The Memphis choir girl turned husky-voiced rap phenom broke through with the best rap song of 2022, the rowdy breakup banger “F.N.F. (Let’s Go).” On her official debut mixtape, *Ehhthang Ehhthang*, Glo makes it clear that she’s yet to take her foot off the gas in the two years since. Lead single “Yeah Glo!” is a worthy follow-up, with a slick sample of a crunk classic (Dabanggaz314’s “Run Up Get Dun Up”) and a litany of quotable flexes and threats (“Slappin’ rap bitches and making bail, ho!”). Nor has the success changed her rough-and-ready style: On “No Bih,” she assures you that being Grammy-nominated and throwing hands are *not* mutually exclusive. Still, she’s a girl’s girl at heart, tapping in with Megan Thee Stallion on “Wanna Be” and, on “Aite,” dreaming of a utopia where rap’s bad bitches squash their beefs, “’cause Cardi and Nicki on a track would break some fucking records.”
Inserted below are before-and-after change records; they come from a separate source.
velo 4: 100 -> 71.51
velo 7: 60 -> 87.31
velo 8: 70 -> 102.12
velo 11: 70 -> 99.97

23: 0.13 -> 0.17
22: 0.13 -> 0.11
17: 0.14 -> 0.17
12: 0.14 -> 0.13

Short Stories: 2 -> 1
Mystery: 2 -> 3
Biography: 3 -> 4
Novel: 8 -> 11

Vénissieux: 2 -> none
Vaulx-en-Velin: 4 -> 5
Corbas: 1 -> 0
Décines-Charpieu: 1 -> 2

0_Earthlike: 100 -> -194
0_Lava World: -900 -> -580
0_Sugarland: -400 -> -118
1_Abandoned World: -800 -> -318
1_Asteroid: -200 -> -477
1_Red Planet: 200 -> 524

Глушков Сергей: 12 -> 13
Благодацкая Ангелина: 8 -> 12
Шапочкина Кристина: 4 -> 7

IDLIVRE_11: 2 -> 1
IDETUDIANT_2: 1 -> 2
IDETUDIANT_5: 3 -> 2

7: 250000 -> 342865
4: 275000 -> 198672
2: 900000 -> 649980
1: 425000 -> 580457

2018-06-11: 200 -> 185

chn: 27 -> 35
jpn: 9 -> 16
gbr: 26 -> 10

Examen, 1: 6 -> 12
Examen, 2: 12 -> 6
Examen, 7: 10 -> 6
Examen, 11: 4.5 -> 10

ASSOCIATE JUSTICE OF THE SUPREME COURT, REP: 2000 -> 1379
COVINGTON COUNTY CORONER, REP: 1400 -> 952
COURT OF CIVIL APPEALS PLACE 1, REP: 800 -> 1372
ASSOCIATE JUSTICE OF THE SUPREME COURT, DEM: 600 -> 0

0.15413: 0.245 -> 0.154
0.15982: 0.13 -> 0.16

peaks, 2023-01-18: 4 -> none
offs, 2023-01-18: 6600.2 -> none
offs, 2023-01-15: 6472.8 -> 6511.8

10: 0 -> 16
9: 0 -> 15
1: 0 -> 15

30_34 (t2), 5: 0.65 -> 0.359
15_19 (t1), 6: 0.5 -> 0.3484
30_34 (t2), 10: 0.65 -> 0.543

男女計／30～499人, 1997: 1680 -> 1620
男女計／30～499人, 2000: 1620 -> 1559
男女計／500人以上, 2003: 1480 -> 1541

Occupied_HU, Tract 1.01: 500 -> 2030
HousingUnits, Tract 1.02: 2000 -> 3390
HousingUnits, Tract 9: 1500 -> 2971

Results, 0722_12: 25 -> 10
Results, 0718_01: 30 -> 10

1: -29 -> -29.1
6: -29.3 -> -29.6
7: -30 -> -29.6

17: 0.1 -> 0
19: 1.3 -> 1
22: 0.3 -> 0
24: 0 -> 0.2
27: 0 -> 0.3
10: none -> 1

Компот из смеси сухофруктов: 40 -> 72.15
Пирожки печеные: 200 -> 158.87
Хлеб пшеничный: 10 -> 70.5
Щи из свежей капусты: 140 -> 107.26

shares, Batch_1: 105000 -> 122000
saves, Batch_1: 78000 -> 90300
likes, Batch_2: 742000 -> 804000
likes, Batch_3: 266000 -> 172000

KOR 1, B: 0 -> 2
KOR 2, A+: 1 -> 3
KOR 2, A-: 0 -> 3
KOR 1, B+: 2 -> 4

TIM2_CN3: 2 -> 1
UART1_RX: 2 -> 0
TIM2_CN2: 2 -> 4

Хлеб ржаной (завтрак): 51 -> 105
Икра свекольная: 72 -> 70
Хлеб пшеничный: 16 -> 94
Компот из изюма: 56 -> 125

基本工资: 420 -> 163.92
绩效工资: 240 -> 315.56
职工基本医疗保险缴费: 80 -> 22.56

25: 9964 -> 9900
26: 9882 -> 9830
Boldy James’ low-key, monotone flow suggests that the rapper spends more time spitting than sleeping. It makes sense, considering how wildly prolific he is. Case in point: The Detroit MC, who has long been a fan of recruiting a single producer for each of his projects, teamed up with Brooklyn-based beatmaker Harry Fraud for *The Bricktionary*, his third album of 2024 alone. Benny the Butcher rolls through on “Rabies,” which features the MCs spitting over soaring guitar solos and epic tom drum fills. “Kitchen cabinet full of 8-ounce bottles like a Gerber baby,” he raps. On the Tee Grizzley-assisted “Cecil Fielder,” Boldy makes sure his name stays pure: “Can’t mention Boldy name for clout without getting my gang involved.”